• Prompt
The records that follow should be retyped word for word.
________
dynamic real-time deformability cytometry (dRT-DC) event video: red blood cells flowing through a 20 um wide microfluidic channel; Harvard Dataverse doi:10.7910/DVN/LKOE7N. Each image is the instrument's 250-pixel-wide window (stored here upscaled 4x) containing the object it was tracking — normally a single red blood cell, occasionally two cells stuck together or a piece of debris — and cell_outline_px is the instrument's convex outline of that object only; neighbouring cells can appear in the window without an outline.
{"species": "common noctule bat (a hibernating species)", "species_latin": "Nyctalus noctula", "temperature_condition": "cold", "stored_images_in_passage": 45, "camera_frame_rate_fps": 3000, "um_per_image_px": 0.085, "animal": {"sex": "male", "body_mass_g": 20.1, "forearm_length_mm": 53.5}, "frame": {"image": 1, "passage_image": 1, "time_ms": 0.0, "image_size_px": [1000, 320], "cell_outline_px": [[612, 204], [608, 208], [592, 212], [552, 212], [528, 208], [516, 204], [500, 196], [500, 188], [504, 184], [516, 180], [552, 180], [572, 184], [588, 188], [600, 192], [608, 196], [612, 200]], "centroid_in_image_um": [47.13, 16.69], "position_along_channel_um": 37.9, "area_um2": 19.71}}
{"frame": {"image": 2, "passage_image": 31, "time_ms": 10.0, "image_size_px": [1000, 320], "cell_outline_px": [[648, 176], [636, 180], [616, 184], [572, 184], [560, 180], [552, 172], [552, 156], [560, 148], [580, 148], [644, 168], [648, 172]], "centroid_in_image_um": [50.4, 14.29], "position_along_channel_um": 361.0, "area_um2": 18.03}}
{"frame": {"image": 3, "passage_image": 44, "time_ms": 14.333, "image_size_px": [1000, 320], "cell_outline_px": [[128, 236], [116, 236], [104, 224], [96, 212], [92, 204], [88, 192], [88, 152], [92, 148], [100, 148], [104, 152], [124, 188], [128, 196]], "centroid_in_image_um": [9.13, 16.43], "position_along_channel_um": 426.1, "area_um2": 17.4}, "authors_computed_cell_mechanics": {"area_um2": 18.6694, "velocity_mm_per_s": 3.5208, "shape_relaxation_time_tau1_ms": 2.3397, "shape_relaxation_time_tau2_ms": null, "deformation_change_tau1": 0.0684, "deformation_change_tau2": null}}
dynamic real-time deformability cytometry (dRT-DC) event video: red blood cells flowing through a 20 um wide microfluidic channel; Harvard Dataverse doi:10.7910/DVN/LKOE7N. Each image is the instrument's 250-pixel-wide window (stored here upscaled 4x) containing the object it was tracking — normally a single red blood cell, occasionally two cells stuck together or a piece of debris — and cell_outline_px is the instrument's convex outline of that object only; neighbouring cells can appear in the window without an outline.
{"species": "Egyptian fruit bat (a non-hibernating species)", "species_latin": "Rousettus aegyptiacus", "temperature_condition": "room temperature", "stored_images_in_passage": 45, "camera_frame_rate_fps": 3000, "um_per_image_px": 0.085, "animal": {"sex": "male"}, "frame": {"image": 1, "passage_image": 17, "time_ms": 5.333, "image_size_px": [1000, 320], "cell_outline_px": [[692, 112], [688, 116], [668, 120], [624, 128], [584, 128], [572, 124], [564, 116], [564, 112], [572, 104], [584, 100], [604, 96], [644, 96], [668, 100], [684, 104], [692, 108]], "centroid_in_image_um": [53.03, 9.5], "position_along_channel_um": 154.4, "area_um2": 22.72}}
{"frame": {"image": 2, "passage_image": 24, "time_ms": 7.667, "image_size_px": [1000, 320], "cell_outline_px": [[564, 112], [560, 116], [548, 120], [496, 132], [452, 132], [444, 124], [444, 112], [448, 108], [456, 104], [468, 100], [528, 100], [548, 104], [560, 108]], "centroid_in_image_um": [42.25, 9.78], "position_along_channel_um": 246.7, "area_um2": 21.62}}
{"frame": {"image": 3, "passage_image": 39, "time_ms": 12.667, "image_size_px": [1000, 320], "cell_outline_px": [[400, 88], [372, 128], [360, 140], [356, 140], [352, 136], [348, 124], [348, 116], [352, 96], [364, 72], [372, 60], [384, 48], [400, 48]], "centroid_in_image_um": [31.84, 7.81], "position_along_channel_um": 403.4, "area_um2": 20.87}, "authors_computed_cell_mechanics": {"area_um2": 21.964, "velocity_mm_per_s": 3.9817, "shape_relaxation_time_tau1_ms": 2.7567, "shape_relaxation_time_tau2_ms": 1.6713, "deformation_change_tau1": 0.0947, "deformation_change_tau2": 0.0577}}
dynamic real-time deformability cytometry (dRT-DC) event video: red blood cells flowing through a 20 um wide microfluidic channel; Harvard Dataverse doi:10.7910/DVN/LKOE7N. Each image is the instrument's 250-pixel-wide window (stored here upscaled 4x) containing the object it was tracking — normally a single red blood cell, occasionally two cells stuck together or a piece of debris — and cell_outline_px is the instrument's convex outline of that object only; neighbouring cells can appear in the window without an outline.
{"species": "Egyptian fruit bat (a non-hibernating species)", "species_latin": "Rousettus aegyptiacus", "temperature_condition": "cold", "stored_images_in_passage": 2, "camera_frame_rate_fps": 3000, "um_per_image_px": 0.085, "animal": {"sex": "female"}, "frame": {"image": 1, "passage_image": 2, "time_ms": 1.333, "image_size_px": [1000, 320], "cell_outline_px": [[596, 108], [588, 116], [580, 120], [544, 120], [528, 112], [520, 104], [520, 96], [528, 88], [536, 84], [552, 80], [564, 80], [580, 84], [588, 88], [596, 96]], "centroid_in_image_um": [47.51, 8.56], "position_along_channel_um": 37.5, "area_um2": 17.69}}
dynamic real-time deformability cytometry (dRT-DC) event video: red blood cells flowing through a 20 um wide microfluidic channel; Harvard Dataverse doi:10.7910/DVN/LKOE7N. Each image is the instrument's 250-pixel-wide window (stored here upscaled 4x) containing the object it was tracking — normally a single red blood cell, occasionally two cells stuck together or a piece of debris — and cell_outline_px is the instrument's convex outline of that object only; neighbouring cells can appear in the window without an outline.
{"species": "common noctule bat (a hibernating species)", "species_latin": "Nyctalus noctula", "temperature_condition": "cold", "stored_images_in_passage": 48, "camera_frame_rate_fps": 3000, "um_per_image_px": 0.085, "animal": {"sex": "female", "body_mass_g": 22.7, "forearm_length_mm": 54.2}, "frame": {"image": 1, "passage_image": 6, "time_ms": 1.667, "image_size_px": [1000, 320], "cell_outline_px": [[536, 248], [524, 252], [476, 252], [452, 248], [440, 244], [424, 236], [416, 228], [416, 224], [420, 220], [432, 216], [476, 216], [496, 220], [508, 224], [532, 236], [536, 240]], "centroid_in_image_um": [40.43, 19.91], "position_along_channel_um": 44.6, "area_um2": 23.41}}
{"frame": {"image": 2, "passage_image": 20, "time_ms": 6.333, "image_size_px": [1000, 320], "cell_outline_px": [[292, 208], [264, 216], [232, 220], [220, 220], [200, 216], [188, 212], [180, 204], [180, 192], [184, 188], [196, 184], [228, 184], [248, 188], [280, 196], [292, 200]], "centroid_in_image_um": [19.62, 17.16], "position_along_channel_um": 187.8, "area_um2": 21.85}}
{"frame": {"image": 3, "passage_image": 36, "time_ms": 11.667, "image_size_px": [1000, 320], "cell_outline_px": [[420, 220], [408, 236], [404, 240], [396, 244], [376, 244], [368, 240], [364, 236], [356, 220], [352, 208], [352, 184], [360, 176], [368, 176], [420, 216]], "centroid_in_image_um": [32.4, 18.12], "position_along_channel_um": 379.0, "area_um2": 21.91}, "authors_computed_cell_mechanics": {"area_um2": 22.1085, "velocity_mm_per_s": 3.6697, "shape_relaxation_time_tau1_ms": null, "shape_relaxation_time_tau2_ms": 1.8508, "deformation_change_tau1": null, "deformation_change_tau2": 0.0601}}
________
• Output
dynamic real-time deformability cytometry (dRT-DC) event video: red blood cells flowing through a 20 um wide microfluidic channel; Harvard Dataverse doi:10.7910/DVN/LKOE7N. Each image is the instrument's 250-pixel-wide window (stored here upscaled 4x) containing the object it was tracking — normally a single red blood cell, occasionally two cells stuck together or a piece of debris — and cell_outline_px is the instrument's convex outline of that object only; neighbouring cells can appear in the window without an outline.
{"species": "common noctule bat (a hibernating species)", "species_latin": "Nyctalus noctula", "temperature_condition": "cold", "stored_images_in_passage": 45, "camera_frame_rate_fps": 3000, "um_per_image_px": 0.085, "animal": {"sex": "male", "body_mass_g": 20.1, "forearm_length_mm": 53.5}, "frame": {"image": 1, "passage_image": 1, "time_ms": 0.0, "image_size_px": [1000, 320], "cell_outline_px": [[612, 204], [608, 208], [592, 212], [552, 212], [528, 208], [516, 204], [500, 196], [500, 188], [504, 184], [516, 180], [552, 180], [572, 184], [588, 188], [600, 192], [608, 196], [612, 200]], "centroid_in_image_um": [47.13, 16.69], "position_along_channel_um": 37.9, "area_um2": 19.71}}
{"frame": {"image": 2, "passage_image": 31, "time_ms": 10.0, "image_size_px": [1000, 320], "cell_outline_px": [[648, 176], [636, 180], [616, 184], [572, 184], [560, 180], [552, 172], [552, 156], [560, 148], [580, 148], [644, 168], [648, 172]], "centroid_in_image_um": [50.4, 14.29], "position_along_channel_um": 361.0, "area_um2": 18.03}}
{"frame": {"image": 3, "passage_image": 44, "time_ms": 14.333, "image_size_px": [1000, 320], "cell_outline_px": [[128, 236], [116, 236], [104, 224], [96, 212], [92, 204], [88, 192], [88, 152], [92, 148], [100, 148], [104, 152], [124, 188], [128, 196]], "centroid_in_image_um": [9.13, 16.43], "position_along_channel_um": 426.1, "area_um2": 17.4}, "authors_computed_cell_mechanics": {"area_um2": 18.6694, "velocity_mm_per_s": 3.5208, "shape_relaxation_time_tau1_ms": 2.3397, "shape_relaxation_time_tau2_ms": null, "deformation_change_tau1": 0.0684, "deformation_change_tau2": null}}
dynamic real-time deformability cytometry (dRT-DC) event video: red blood cells flowing through a 20 um wide microfluidic channel; Harvard Dataverse doi:10.7910/DVN/LKOE7N. Each image is the instrument's 250-pixel-wide window (stored here upscaled 4x) containing the object it was tracking — normally a single red blood cell, occasionally two cells stuck together or a piece of debris — and cell_outline_px is the instrument's convex outline of that object only; neighbouring cells can appear in the window without an outline.
{"species": "Egyptian fruit bat (a non-hibernating species)", "species_latin": "Rousettus aegyptiacus", "temperature_condition": "room temperature", "stored_images_in_passage": 45, "camera_frame_rate_fps": 3000, "um_per_image_px": 0.085, "animal": {"sex": "male"}, "frame": {"image": 1, "passage_image": 17, "time_ms": 5.333, "image_size_px": [1000, 320], "cell_outline_px": [[692, 112], [688, 116], [668, 120], [624, 128], [584, 128], [572, 124], [564, 116], [564, 112], [572, 104], [584, 100], [604, 96], [644, 96], [668, 100], [684, 104], [692, 108]], "centroid_in_image_um": [53.03, 9.5], "position_along_channel_um": 154.4, "area_um2": 22.72}}
{"frame": {"image": 2, "passage_image": 24, "time_ms": 7.667, "image_size_px": [1000, 320], "cell_outline_px": [[564, 112], [560, 116], [548, 120], [496, 132], [452, 132], [444, 124], [444, 112], [448, 108], [456, 104], [468, 100], [528, 100], [548, 104], [560, 108]], "centroid_in_image_um": [42.25, 9.78], "position_along_channel_um": 246.7, "area_um2": 21.62}}
{"frame": {"image": 3, "passage_image": 39, "time_ms": 12.667, "image_size_px": [1000, 320], "cell_outline_px": [[400, 88], [372, 128], [360, 140], [356, 140], [352, 136], [348, 124], [348, 116], [352, 96], [364, 72], [372, 60], [384, 48], [400, 48]], "centroid_in_image_um": [31.84, 7.81], "position_along_channel_um": 403.4, "area_um2": 20.87}, "authors_computed_cell_mechanics": {"area_um2": 21.964, "velocity_mm_per_s": 3.9817, "shape_relaxation_time_tau1_ms": 2.7567, "shape_relaxation_time_tau2_ms": 1.6713, "deformation_change_tau1": 0.0947, "deformation_change_tau2": 0.0577}}
dynamic real-time deformability cytometry (dRT-DC) event video: red blood cells flowing through a 20 um wide microfluidic channel; Harvard Dataverse doi:10.7910/DVN/LKOE7N. Each image is the instrument's 250-pixel-wide window (stored here upscaled 4x) containing the object it was tracking — normally a single red blood cell, occasionally two cells stuck together or a piece of debris — and cell_outline_px is the instrument's convex outline of that object only; neighbouring cells can appear in the window without an outline.
{"species": "Egyptian fruit bat (a non-hibernating species)", "species_latin": "Rousettus aegyptiacus", "temperature_condition": "cold", "stored_images_in_passage": 2, "camera_frame_rate_fps": 3000, "um_per_image_px": 0.085, "animal": {"sex": "female"}, "frame": {"image": 1, "passage_image": 2, "time_ms": 1.333, "image_size_px": [1000, 320], "cell_outline_px": [[596, 108], [588, 116], [580, 120], [544, 120], [528, 112], [520, 104], [520, 96], [528, 88], [536, 84], [552, 80], [564, 80], [580, 84], [588, 88], [596, 96]], "centroid_in_image_um": [47.51, 8.56], "position_along_channel_um": 37.5, "area_um2": 17.69}}
dynamic real-time deformability cytometry (dRT-DC) event video: red blood cells flowing through a 20 um wide microfluidic channel; Harvard Dataverse doi:10.7910/DVN/LKOE7N. Each image is the instrument's 250-pixel-wide window (stored here upscaled 4x) containing the object it was tracking — normally a single red blood cell, occasionally two cells stuck together or a piece of debris — and cell_outline_px is the instrument's convex outline of that object only; neighbouring cells can appear in the window without an outline.
{"species": "common noctule bat (a hibernating species)", "species_latin": "Nyctalus noctula", "temperature_condition": "cold", "stored_images_in_passage": 48, "camera_frame_rate_fps": 3000, "um_per_image_px": 0.085, "animal": {"sex": "female", "body_mass_g": 22.7, "forearm_length_mm": 54.2}, "frame": {"image": 1, "passage_image": 6, "time_ms": 1.667, "image_size_px": [1000, 320], "cell_outline_px": [[536, 248], [524, 252], [476, 252], [452, 248], [440, 244], [424, 236], [416, 228], [416, 224], [420, 220], [432, 216], [476, 216], [496, 220], [508, 224], [532, 236], [536, 240]], "centroid_in_image_um": [40.43, 19.91], "position_along_channel_um": 44.6, "area_um2": 23.41}}
{"frame": {"image": 2, "passage_image": 20, "time_ms": 6.333, "image_size_px": [1000, 320], "cell_outline_px": [[292, 208], [264, 216], [232, 220], [220, 220], [200, 216], [188, 212], [180, 204], [180, 192], [184, 188], [196, 184], [228, 184], [248, 188], [280, 196], [292, 200]], "centroid_in_image_um": [19.62, 17.16], "position_along_channel_um": 187.8, "area_um2": 21.85}}
{"frame": {"image": 3, "passage_image": 36, "time_ms": 11.667, "image_size_px": [1000, 320], "cell_outline_px": [[420, 220], [408, 236], [404, 240], [396, 244], [376, 244], [368, 240], [364, 236], [356, 220], [352, 208], [352, 184], [360, 176], [368, 176], [420, 216]], "centroid_in_image_um": [32.4, 18.12], "position_along_channel_um": 379.0, "area_um2": 21.91}, "authors_computed_cell_mechanics": {"area_um2": 22.1085, "velocity_mm_per_s": 3.6697, "shape_relaxation_time_tau1_ms": null, "shape_relaxation_time_tau2_ms": 1.8508, "deformation_change_tau1": null, "deformation_change_tau2": 0.0601}}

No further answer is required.